The ducks are telling each other “I love you” and giving each other kisses and hugs. Seeing this sort of play always makes me deliriously happy inside. Of course, after a few minutes of such lovey-dovey cuddling, something inevitably happens. Sometimes a robot attacks. Sometimes the football duck interferes and causes trouble. Today, they are practicing diving, which he started doing with his bath toys after watching the U.S. swim team in the 2012 Summer Olympics. This is apparently a risky activity, because sometimes they fall out of the tub instead of diving into water. But the ducks are checking in on each other: “Are you OK?” And still telling each other “It’s OK,” and “I love you,” and “Good job.”
I needed this moment. After three weeks of various family members convalescing with colds, and after the car broke down, one week out of the shop, and rain colluded to keep us penned up together, I needed this. My sweet, funny toddler can also be a clingy, demanding task master, especially when in the grip of cabin fever. I’m not always as patient as I should be, especially when toys are being shoved into my hands as I’m trying to call the garage to check on the repairs. At such times, I’m more like the robot duck, fire in my eyes, intoning, “No toys. Mommy’s busy.” But then, the tears come, and oh, those tears.
Toddlers are so fragile, and he will cry at so many things that wouldn’t phase an older child. A dropped toy, a rebuffed demand, and real hurts from tripping and injuring that baby body I’m always telling him to protect. No matter what caused it — he will even cry if one of us says “Ow” too loudly because he stepped on a foot or whipped his hard head into a chin — I always comfort him. I can’t help it: I’m a sucker for tears.

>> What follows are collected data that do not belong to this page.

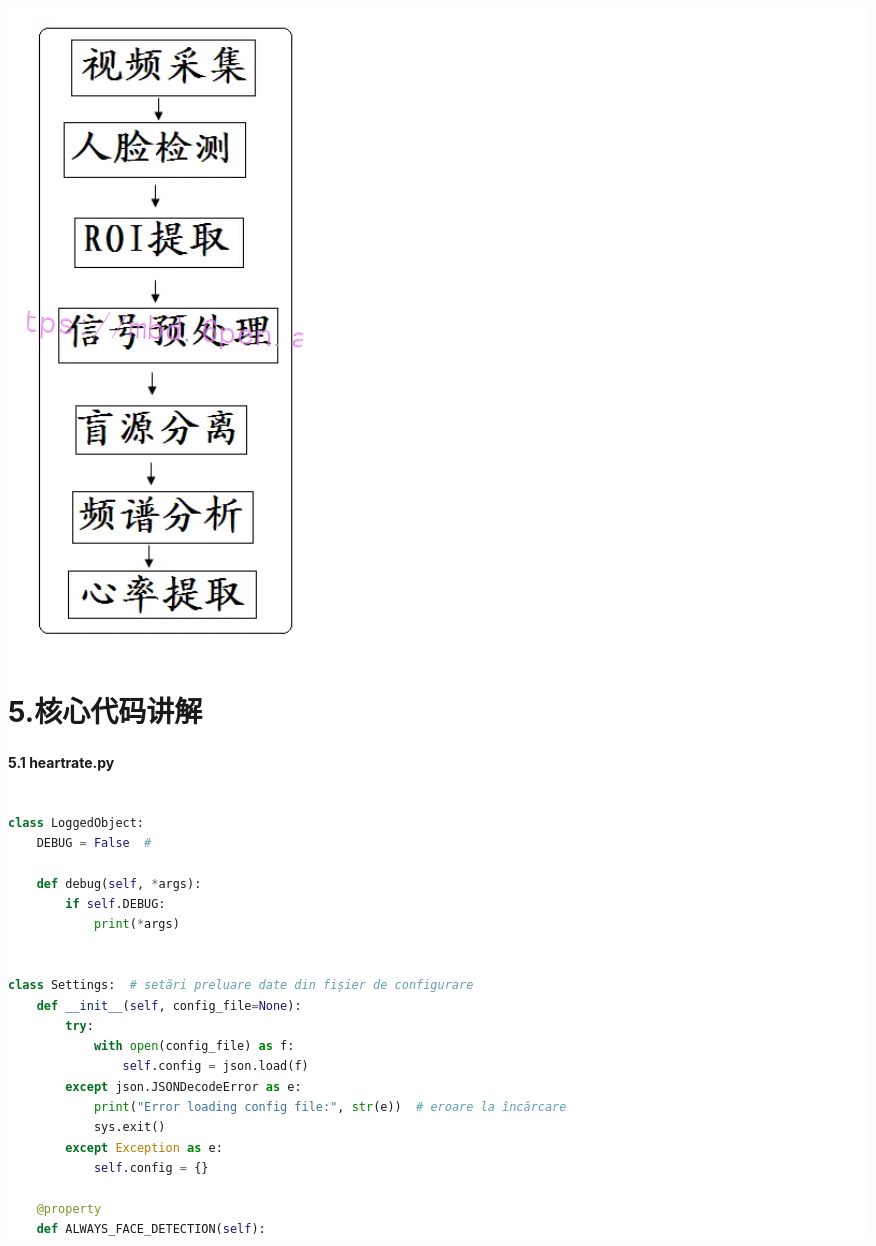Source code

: ![image.png](7b8dec7fba72f30a62a19c126f1ce87f.webp)


# 5.核心代码讲解



#### 5.1 heartrate.py

```python

class LoggedObject:
    DEBUG = False  #

    def debug(self, *args):
        if self.DEBUG:
            print(*args)


class Settings:  # setări preluare date din fișier de configurare
    def __init__(self, config_file=None):
        try:
            with open(config_file) as f:
                self.config = json.load(f)
        except json.JSONDecodeError as e:
            print("Error loading config file:", str(e))  # eroare la încărcare
            sys.exit()
        except Exception as e:
            self.config = {}

    @property
    def ALWAYS_FACE_DETECTION(self):
```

No one is perfect, and despite the best intentions, despite all the parenting books and articles you might read, you will from time to time say or do the wrong thing: the thing that, instead of redirecting your child, winds him up more; the thing that, instead of calming her, makes her cry.
After a bad day, when we were on each other’s bad sides, it’s good to see that the moments I read and played with him made him happy. It’s even better to realize that his internal dialogue — and his idea of families — is by and large a positive, supportive, empowering one. And yes, some days there will be evil robots, but we’ll get through it together, with love.